**Aim of the task**: Of the material below, only the lines from the line containing "middle pip: (272, 215)" down to the line containing "thumb cmc: (165, 194)" belong in the answer, written out exactly.
Supplied records below:
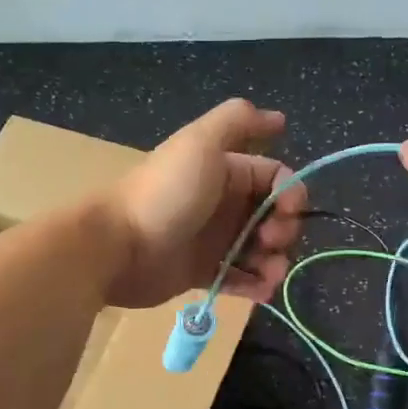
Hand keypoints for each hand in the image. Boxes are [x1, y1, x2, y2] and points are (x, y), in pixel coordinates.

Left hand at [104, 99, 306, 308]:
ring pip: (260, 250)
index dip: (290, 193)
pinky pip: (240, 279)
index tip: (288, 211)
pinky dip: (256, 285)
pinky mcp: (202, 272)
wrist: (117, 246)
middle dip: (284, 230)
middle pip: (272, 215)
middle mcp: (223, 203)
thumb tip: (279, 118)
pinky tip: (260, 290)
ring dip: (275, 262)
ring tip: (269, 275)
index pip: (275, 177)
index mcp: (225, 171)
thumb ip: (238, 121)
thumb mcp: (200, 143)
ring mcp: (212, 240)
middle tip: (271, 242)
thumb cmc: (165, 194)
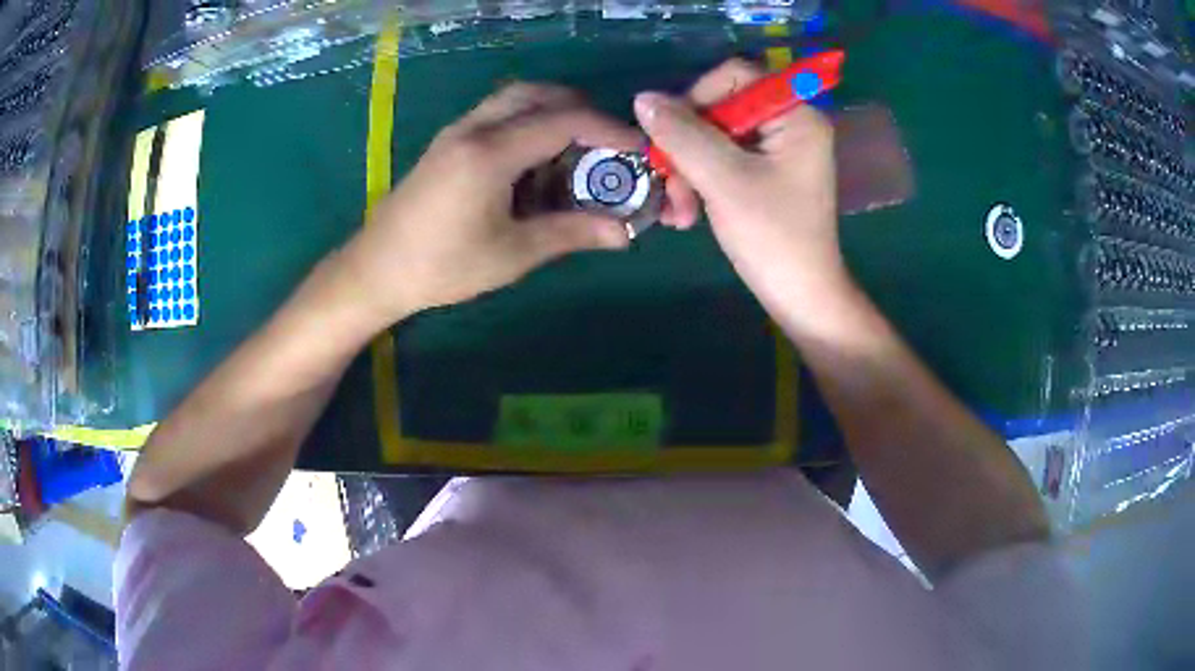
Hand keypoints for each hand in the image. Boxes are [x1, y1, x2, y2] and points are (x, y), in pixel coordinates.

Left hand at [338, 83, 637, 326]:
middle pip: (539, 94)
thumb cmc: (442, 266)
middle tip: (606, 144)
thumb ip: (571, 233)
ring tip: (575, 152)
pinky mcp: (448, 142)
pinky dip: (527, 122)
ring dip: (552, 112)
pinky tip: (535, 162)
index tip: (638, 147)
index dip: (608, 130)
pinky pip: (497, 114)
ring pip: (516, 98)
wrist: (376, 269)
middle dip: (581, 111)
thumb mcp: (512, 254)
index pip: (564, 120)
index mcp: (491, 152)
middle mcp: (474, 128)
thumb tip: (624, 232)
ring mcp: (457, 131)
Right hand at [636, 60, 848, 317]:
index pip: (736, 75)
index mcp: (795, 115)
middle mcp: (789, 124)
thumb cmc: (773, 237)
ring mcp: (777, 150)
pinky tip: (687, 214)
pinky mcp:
End of Supplied records.
Supplied records below:
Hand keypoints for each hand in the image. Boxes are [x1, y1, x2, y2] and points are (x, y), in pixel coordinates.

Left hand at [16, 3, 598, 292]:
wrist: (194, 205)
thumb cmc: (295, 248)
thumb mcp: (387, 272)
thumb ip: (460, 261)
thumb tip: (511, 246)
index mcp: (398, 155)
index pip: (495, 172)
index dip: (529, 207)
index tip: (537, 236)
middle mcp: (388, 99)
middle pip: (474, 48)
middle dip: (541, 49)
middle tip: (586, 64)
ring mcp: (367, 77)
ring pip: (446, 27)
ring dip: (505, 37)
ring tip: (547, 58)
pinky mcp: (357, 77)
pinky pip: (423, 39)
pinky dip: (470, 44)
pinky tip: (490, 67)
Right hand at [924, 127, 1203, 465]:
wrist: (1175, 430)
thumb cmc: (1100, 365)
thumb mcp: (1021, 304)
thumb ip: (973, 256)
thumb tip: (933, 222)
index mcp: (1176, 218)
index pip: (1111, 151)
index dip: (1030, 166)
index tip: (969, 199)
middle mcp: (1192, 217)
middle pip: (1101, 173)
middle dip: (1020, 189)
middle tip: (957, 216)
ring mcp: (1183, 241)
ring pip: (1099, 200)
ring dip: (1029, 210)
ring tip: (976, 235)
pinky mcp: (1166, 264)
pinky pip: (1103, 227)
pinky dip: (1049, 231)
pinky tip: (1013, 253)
End of Supplied records.
Supplied records below:
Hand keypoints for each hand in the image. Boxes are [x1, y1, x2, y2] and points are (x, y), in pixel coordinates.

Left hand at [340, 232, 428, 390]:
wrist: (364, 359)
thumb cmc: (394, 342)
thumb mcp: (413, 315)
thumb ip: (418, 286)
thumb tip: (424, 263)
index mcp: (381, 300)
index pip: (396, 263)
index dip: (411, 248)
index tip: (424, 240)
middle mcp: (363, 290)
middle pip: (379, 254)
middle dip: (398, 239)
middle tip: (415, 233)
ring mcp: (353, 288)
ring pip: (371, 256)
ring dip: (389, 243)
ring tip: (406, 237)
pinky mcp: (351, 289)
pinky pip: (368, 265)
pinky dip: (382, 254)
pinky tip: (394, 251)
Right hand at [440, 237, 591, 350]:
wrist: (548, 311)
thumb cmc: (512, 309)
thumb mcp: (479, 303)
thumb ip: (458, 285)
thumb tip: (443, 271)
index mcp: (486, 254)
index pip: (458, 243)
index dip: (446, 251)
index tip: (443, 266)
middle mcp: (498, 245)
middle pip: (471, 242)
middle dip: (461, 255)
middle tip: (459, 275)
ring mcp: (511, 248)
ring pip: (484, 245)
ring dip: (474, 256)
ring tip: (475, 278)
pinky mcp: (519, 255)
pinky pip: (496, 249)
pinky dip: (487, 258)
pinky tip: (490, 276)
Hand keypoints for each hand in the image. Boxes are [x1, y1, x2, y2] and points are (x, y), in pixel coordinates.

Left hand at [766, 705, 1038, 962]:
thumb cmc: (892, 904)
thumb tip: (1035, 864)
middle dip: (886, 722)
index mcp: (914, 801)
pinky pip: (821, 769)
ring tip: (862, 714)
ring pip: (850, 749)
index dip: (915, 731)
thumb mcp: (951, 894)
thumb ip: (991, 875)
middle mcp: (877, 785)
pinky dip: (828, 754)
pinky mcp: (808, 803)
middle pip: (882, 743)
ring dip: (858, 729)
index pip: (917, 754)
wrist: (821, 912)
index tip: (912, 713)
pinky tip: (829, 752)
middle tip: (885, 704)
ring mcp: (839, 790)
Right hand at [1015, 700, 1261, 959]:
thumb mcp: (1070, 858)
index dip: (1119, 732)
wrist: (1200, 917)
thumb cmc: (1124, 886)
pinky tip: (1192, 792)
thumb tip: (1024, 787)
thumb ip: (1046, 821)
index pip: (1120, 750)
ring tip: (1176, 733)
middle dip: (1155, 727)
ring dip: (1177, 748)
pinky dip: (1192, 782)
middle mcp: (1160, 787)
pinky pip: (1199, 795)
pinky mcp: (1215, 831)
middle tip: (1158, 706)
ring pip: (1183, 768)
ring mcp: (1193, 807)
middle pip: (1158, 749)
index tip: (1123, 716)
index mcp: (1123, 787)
End of Supplied records.
**Answer space**:
middle pip: (272, 215)
middle mcp: (223, 203)
thumb tip: (279, 118)
pinky tip: (260, 290)
ring dip: (275, 262)
ring tip: (269, 275)
index pip: (275, 177)
index mcp: (225, 171)
thumb ip: (238, 121)
thumb mcp: (200, 143)
ring mcp: (212, 240)
middle tip: (271, 242)
thumb cmc: (165, 194)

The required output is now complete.